Arbeitsauftrag
Ab welcher Schulstufe müssen laut dem Text über Kinderarmut Berufsorientierung und die Förderung der Ausbildungsreife spätestens zum Schulleben gehören?
### Angezeigter Text
Um Kinderarmut effektiv bekämpfen zu können, muss der Grundsatz gelten: Gerade auch für die Schwächsten nur das Beste! Jugendliche brauchen eine berufliche Perspektive. Dies schützt sie am besten vor Arbeitslosigkeit. Ziel ist es, dass sie nach Ende ihrer Schulzeit eine Ausbildung oder ein Studium erfolgreich angehen und abschließen. Die Voraussetzungen hierfür werden bereits in der Schulzeit gelegt. Spätestens ab der Sekundarstufe I müssen Berufsorientierung und die Förderung der Ausbildungsreife Teil des Schullebens sein. Junge Menschen müssen zudem praktische Erfahrungen im Berufsleben sammeln können, um eine Vorstellung der eigenen Zukunft zu entwickeln.
######
### Datenteil
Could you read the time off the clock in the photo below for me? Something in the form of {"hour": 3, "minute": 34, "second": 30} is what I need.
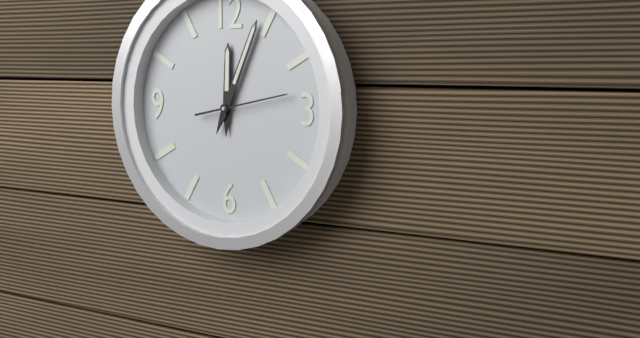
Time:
######
Lösung zur Aufgabe
Ab der Sekundarstufe I.